Ibrahim Traoré applique la « déconnexion » de Samir Amin pour repenser la souveraineté burkinabè

Le 22 septembre 2025, African Arguments a publié une analyse de Sumna Sadaqat sur la stratégie politique du capitaine Ibrahim Traoré, présentée comme une tentative de « déconnexion » (delinking). L’article met en lumière un projet mêlant rupture économique, alliance régionale et mobilisation civique inspirée de l’islam, visant à refonder la souveraineté du Burkina Faso.

Un projet de rupture avec l’ordre mondial

L’auteure Sumna Sadaqat explique que la démarche de Traoré s’appuie sur la théorie du delinkingdéconnexion ») développée par l’économiste égypto-français Samir Amin. Cette approche prône l’émancipation économique et politique de l’Afrique face aux dépendances héritées de la colonisation.

Le capitaine Traoré a traduit cette idée dans plusieurs décisions : l’expulsion des troupes françaises, la recherche de nouveaux partenariats avec la Russie et la renégociation des contrats miniers. L’objectif est de reprendre le contrôle des ressources nationales, notamment l’or, et de renforcer la production agricole locale pour réduire la dépendance à l’aide étrangère.
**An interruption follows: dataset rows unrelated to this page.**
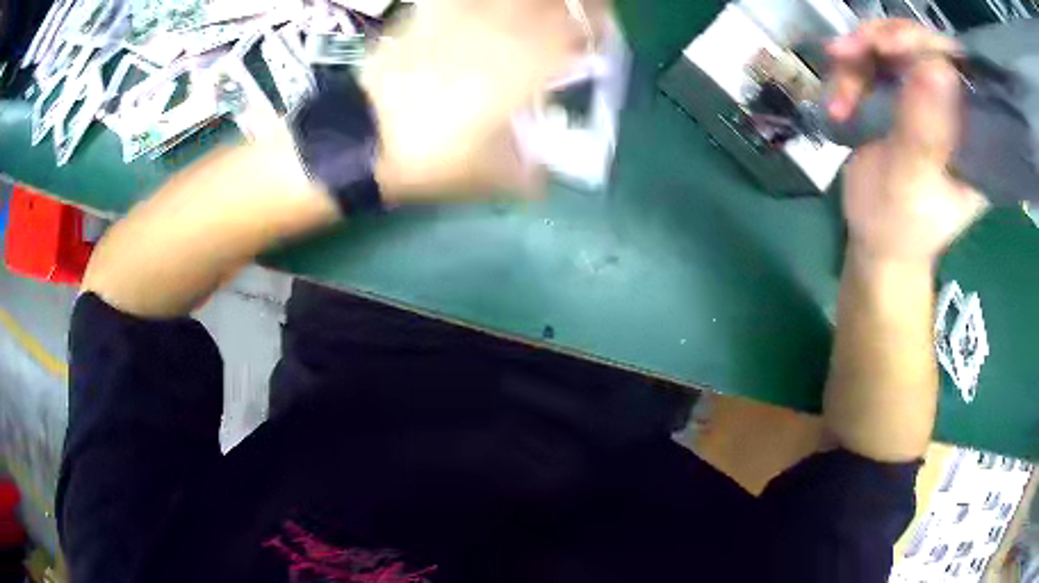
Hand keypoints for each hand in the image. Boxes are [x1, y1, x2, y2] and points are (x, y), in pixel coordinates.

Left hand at [361, 0, 604, 201]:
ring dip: (531, 2)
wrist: (359, 141)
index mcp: (521, 70)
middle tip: (579, 12)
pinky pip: (460, 1)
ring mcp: (459, 22)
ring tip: (539, 9)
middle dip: (574, 5)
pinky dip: (479, 3)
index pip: (574, 32)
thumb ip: (526, 174)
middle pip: (545, 3)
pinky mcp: (426, 19)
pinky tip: (487, 8)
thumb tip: (546, 180)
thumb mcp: (487, 178)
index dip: (596, 27)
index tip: (604, 33)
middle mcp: (496, 35)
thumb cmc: (427, 161)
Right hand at [830, 20, 988, 267]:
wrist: (875, 242)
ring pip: (897, 45)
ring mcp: (929, 98)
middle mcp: (957, 110)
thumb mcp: (910, 183)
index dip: (927, 46)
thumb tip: (938, 67)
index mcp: (976, 140)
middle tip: (849, 52)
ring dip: (860, 55)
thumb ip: (924, 130)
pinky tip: (839, 97)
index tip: (888, 49)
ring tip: (839, 89)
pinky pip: (877, 58)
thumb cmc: (898, 226)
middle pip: (926, 45)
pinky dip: (852, 68)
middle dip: (885, 42)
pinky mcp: (905, 94)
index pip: (962, 71)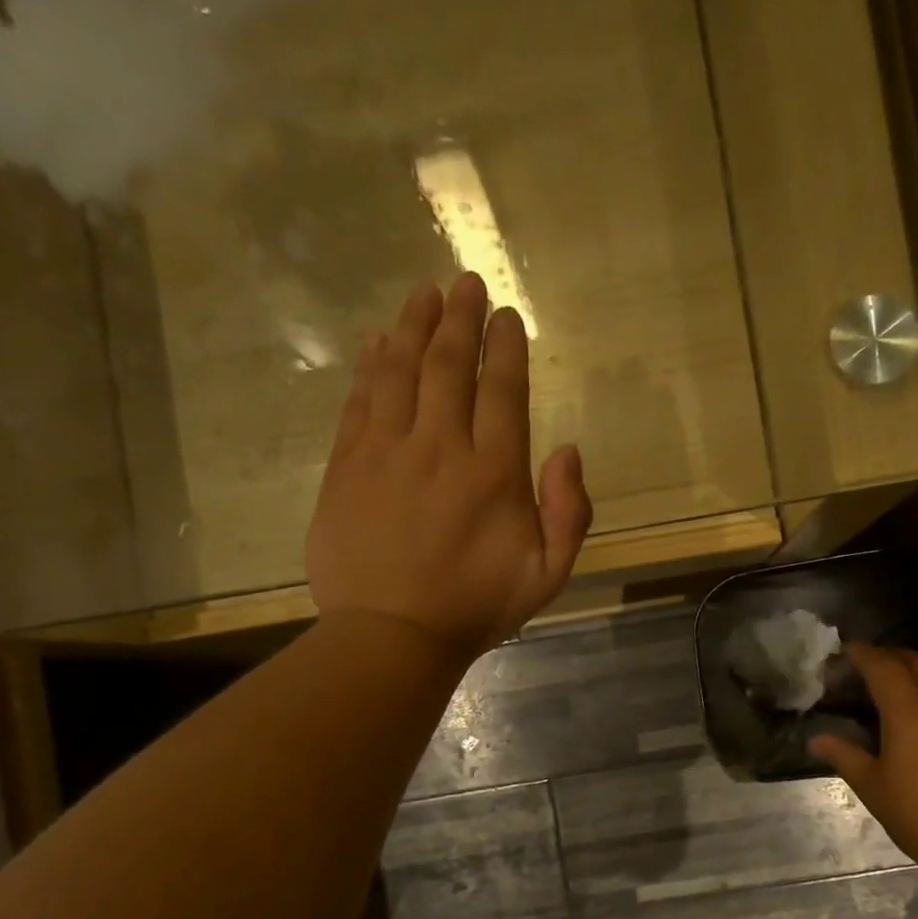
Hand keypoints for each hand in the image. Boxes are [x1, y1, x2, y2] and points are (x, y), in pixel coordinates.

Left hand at [307, 274, 592, 662]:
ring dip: (413, 325)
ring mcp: (387, 452)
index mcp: (494, 472)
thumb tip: (568, 450)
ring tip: (423, 293)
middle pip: (450, 365)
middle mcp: (440, 447)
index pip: (502, 389)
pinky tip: (377, 341)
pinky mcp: (347, 466)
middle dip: (460, 317)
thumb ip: (570, 512)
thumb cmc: (475, 608)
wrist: (391, 636)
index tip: (506, 316)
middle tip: (465, 282)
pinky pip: (360, 401)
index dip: (505, 346)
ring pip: (400, 370)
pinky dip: (370, 365)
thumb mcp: (548, 575)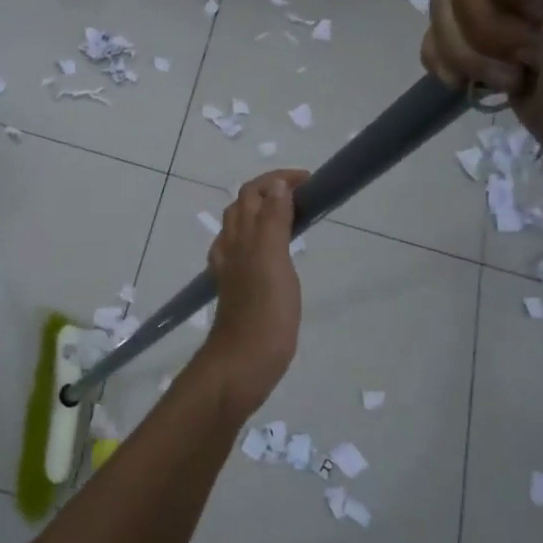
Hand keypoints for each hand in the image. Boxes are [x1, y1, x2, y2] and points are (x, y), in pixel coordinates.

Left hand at [201, 170, 306, 414]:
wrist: (243, 363)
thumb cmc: (264, 312)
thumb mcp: (273, 259)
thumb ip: (273, 221)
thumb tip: (277, 185)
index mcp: (241, 236)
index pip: (253, 192)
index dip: (278, 179)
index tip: (311, 182)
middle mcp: (231, 247)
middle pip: (244, 206)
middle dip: (270, 191)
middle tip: (306, 196)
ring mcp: (231, 270)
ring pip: (241, 228)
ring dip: (262, 213)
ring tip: (292, 216)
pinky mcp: (238, 290)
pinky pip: (243, 254)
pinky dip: (257, 240)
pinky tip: (269, 252)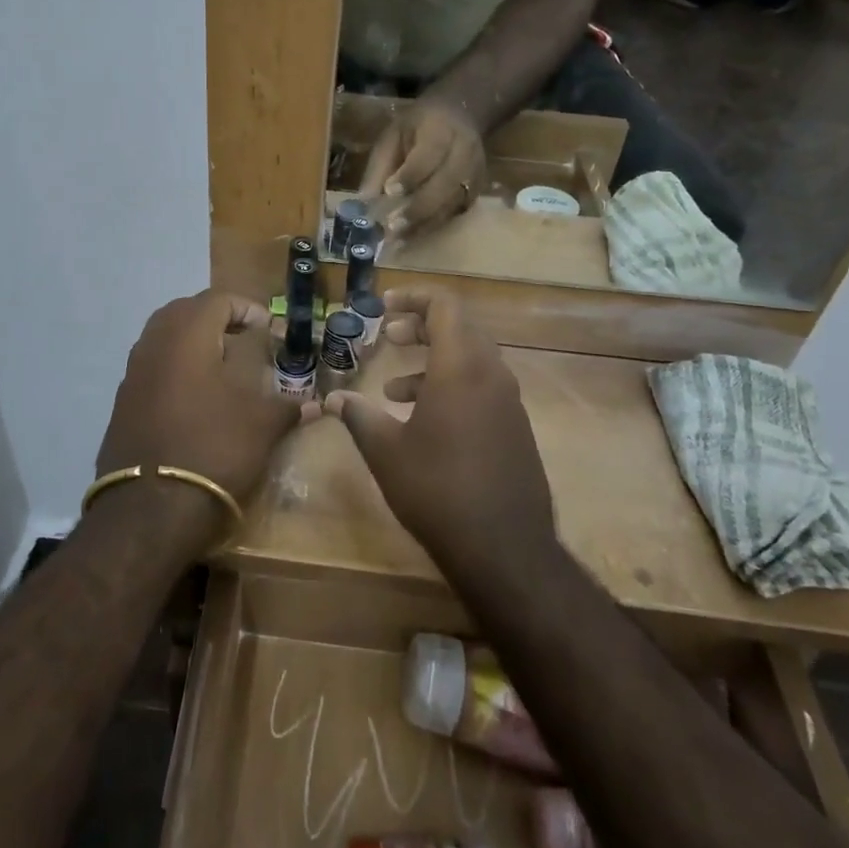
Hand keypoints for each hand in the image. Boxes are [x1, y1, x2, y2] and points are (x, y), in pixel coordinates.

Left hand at [93, 291, 304, 546]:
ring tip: (221, 366)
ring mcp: (132, 375)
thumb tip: (313, 404)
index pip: (217, 299)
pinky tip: (195, 398)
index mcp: (187, 335)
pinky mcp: (121, 404)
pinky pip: (150, 369)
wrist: (150, 509)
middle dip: (214, 318)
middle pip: (183, 311)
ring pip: (162, 339)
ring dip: (191, 342)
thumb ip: (287, 406)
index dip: (246, 308)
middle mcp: (153, 345)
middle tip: (241, 337)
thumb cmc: (214, 449)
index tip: (267, 328)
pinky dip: (174, 369)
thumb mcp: (262, 425)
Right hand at [322, 290, 555, 580]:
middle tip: (388, 338)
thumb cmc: (437, 489)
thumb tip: (332, 399)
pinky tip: (424, 422)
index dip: (413, 297)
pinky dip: (452, 386)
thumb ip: (359, 416)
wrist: (505, 549)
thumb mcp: (386, 451)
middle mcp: (491, 375)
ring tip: (394, 389)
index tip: (384, 306)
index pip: (445, 306)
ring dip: (433, 361)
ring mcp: (509, 402)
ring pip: (471, 359)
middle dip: (421, 327)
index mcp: (461, 367)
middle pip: (459, 328)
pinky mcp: (516, 427)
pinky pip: (482, 387)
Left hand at [358, 97, 486, 240]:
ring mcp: (475, 174)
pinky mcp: (476, 191)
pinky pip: (455, 213)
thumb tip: (365, 200)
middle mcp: (465, 153)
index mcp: (442, 130)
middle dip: (418, 208)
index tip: (390, 191)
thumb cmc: (419, 125)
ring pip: (451, 204)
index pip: (429, 156)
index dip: (410, 175)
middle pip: (445, 185)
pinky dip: (432, 226)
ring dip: (424, 224)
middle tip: (392, 226)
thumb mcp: (394, 134)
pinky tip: (411, 236)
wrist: (461, 115)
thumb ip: (381, 165)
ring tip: (398, 239)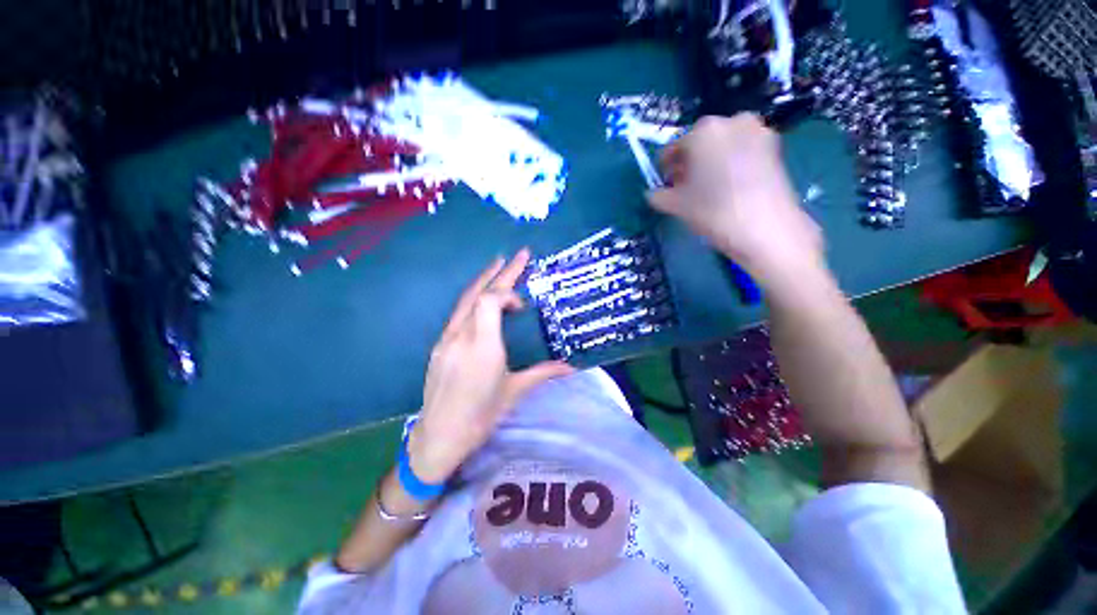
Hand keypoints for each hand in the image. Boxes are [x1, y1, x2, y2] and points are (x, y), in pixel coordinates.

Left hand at [408, 250, 573, 483]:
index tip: (523, 306)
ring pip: (465, 300)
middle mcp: (462, 337)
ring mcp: (447, 339)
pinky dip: (474, 299)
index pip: (490, 301)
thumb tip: (571, 367)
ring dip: (484, 280)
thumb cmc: (481, 416)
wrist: (439, 435)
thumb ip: (543, 373)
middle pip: (479, 293)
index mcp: (483, 347)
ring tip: (499, 265)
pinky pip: (458, 313)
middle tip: (519, 254)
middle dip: (501, 272)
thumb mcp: (515, 392)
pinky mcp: (440, 345)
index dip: (508, 294)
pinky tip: (483, 300)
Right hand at [646, 114, 824, 288]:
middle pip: (699, 143)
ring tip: (708, 188)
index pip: (673, 149)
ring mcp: (757, 131)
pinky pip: (742, 151)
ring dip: (711, 162)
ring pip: (722, 145)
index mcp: (702, 132)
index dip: (665, 168)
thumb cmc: (712, 211)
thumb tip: (653, 193)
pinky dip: (732, 163)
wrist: (764, 227)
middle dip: (689, 163)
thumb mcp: (675, 206)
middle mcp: (730, 121)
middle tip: (685, 187)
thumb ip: (657, 196)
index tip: (665, 185)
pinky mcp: (775, 146)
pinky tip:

Cette vision s’inscrit dans la dynamique régionale de l’Alliance des États du Sahel (AES), créée avec le Mali et le Niger, pour développer une coopération économique et sécuritaire fondée sur la solidarité régionale.

L’islam comme ciment moral et civique

Au-delà de l’économie, Sumna Sadaqat souligne que Traoré inscrit son projet dans un cadre moral inspiré de l’islam. Ses discours évoquent un « islam réel », défini par la discipline, la solidarité et le devoir de défense de la patrie. Cette référence religieuse, selon l’auteure, sert à légitimer l’action de l’État face aux groupes armés qui utilisent le langage religieux pour délégitimer les institutions nationales.

En présentant le travail, l’agriculture ou la défense territoriale comme des actes de foi, Traoré fait de l’islam un outil de mobilisation citoyenne. Les Volontaires pour la Défense de la Patrie (VDP) incarnent cette approche où engagement national et devoir moral se confondent. Cependant, cette orientation religieuse peut susciter des réserves dans un pays où coexistent aussi des communautés chrétiennes et animistes.

Vers une redéfinition de la souveraineté africaine

En articulant la pensée de Samir Amin, la coopération régionale et l’éthique islamique, Ibrahim Traoré propose, selon Sumna Sadaqat, une redéfinition de la souveraineté africaine. Il rejette l’idée que la légitimité d’un État se mesure à sa conformité aux modèles occidentaux et cherche à reconnecter la politique à une dimension morale et culturelle propre.

Si cette vision audacieuse soulève de grands espoirs, elle devra faire face aux défis structurels du pays : insécurité persistante, pauvreté et pression économique. Pour autant, le débat ouvert par Traoré dépassse le Burkina Faso : il réinscrit la question fondamentale de la dignité et de l’autonomie des États africains dans le système mondial.